Rat subchondral bone modulus is at least a 1000 times greater than cartilage modulus (Roemhildt, 2012b) supporting the assumption that the subchondral bone is rigid. Differences in the subchondral bone surface relative to bead locations may have been produced by differences in thresholds for segmenting the bony surfaces and this would present as differences in the separation distance with similar effects as differences in cartilage thicknesses. In this study, the rat cartilage was assumed to be of uniform thickness, though cartilage thickness varies regionally across the femur and tibia (Roemhildt, 2012a). Based on the sensitivities to cartilage thickness, a 10% change in thickness corresponds to 5.7–28.3% change in the contact stresses. However, variations in cartilage thicknesses should only have minor effects on the relative changes in contact stresses within an animal. The tibiofemoral contact location varies with flexion angle and limb position and may introduce error in the predicted contact stresses. For the heavier rats, there was little or no contact in the lateral compartment. Based on lateral compartment sensitivities, this may be due to the underestimation of cartilage thickness rom a study with smaller rats. Due to the sensitivity of the contact stresses to articular cartilage moduli and thicknesses, the accuracy of the contact stresses may be enhanced by using animal specific measures of cartilage material properties and thicknesses.

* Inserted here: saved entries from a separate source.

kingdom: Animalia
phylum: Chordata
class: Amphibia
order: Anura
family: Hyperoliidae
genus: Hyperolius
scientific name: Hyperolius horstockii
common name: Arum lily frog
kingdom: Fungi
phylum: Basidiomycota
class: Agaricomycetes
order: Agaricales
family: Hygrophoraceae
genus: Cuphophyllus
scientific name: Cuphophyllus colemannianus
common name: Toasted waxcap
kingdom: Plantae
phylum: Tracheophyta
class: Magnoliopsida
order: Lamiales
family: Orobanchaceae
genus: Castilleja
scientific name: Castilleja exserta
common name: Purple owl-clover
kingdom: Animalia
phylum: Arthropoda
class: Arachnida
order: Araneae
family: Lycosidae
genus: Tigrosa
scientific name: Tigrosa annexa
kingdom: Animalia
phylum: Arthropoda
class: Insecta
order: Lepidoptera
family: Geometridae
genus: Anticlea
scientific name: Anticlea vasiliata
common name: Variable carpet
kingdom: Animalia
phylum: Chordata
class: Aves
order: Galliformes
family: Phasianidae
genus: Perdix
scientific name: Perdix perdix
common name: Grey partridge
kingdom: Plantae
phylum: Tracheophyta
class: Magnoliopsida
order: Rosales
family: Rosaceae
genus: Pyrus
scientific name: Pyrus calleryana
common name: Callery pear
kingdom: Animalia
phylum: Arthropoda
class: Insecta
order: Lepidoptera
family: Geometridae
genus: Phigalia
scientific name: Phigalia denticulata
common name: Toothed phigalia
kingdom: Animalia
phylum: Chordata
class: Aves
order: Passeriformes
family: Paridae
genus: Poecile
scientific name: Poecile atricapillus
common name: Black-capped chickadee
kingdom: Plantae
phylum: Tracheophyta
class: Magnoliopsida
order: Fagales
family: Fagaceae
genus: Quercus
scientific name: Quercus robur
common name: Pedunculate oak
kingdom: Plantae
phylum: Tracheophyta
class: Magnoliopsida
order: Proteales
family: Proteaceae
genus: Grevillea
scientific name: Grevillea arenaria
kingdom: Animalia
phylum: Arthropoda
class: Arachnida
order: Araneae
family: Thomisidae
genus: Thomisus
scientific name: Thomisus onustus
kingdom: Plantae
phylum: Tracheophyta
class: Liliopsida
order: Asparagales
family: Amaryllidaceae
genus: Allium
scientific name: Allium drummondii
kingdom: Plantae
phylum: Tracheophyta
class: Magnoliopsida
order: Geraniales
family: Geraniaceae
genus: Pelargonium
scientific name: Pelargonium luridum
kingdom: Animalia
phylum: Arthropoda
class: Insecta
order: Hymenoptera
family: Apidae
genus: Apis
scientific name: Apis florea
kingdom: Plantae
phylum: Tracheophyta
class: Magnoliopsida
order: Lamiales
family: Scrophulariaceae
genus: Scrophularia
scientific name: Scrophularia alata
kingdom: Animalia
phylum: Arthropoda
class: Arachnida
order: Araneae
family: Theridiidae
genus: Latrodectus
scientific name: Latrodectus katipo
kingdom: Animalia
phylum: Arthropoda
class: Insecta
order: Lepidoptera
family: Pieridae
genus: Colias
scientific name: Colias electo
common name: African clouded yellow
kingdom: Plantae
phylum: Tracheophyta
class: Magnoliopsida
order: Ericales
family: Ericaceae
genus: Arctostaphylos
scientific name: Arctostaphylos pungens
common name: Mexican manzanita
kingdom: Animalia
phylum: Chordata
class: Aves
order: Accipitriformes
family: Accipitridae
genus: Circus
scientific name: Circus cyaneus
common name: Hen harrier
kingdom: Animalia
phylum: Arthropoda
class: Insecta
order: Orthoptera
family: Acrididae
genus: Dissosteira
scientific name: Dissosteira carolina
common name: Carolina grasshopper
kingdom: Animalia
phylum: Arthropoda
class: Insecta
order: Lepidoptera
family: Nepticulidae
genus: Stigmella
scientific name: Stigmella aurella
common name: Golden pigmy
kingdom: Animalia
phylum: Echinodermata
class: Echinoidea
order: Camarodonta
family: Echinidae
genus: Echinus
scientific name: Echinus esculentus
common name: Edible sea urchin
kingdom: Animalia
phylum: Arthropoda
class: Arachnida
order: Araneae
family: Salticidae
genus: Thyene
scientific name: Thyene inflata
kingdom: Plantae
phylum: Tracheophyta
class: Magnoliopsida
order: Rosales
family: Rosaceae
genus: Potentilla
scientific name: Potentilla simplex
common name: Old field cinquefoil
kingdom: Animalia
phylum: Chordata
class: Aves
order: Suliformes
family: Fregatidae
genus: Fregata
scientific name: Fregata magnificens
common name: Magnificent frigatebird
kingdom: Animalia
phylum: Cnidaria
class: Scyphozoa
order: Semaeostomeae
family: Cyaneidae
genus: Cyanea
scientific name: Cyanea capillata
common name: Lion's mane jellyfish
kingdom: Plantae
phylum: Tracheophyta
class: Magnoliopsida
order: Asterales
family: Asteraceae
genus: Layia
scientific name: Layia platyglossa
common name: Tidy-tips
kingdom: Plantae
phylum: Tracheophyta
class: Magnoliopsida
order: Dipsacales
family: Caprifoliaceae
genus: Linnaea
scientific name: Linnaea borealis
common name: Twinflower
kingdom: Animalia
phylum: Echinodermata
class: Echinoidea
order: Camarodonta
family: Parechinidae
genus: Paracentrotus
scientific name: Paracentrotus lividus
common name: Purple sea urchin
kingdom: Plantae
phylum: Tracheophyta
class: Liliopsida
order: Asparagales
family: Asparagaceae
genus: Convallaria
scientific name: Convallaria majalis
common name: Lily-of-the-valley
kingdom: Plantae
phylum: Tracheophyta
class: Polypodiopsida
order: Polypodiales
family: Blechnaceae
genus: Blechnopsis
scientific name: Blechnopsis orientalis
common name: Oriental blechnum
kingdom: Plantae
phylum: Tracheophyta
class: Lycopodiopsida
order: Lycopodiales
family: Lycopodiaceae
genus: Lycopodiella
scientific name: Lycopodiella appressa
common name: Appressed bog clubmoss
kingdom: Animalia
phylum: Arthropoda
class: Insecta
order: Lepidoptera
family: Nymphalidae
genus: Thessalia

Due to the difficulty in determining the soft tissue geometry of the menisci, they were not included in the discrete element model. In intact joints with intact menisci, omission of menisci in the DEA of contact stresses in tibiofemoral joints showed a decrease in contact areas with only minor changes in the centrally located peak contact stresses across the cartilage-cartilage interface as compared to including the meniscus in DEA (Anderson, 2010)(Supplement 1). This is in contrast to experimental studies of meniscectomy where removal of the meniscus from the joint results in increased contact stresses in cartilage-cartilage contact regions (Pozzi, 2010; Lee, 2006). By omitting the meniscus in the DEA in our study, the contact areas were underestimated and the spatially averaged contact stresses overestimated for the full contact region (cartilage-cartilage and cartilage-meniscus-cartilage contact regions), but remain valid in the cartilage-cartilage contact region. Since peak contact stresses occurred in areas of cartilage-cartilage contact, the absence of the meniscus in the DEA would not affect predicted peak stresses (Supplement 1 Fig. S1A).

The rat VLD model allows the investigation of varus loadings – a significant risk factor in the development of human primary OA. Increased rat tibiofemoral contact stresses across the cartilage-cartilage interface in the medial compartment produced by increased varus loadings are similar to those leading to degenerative changes in rat and human knees. Determination of contact stresses in rat tibiofemoral joints allow comparison of loading environments in a rat model to those in humans in both normal conditions and during the onset and progression of OA.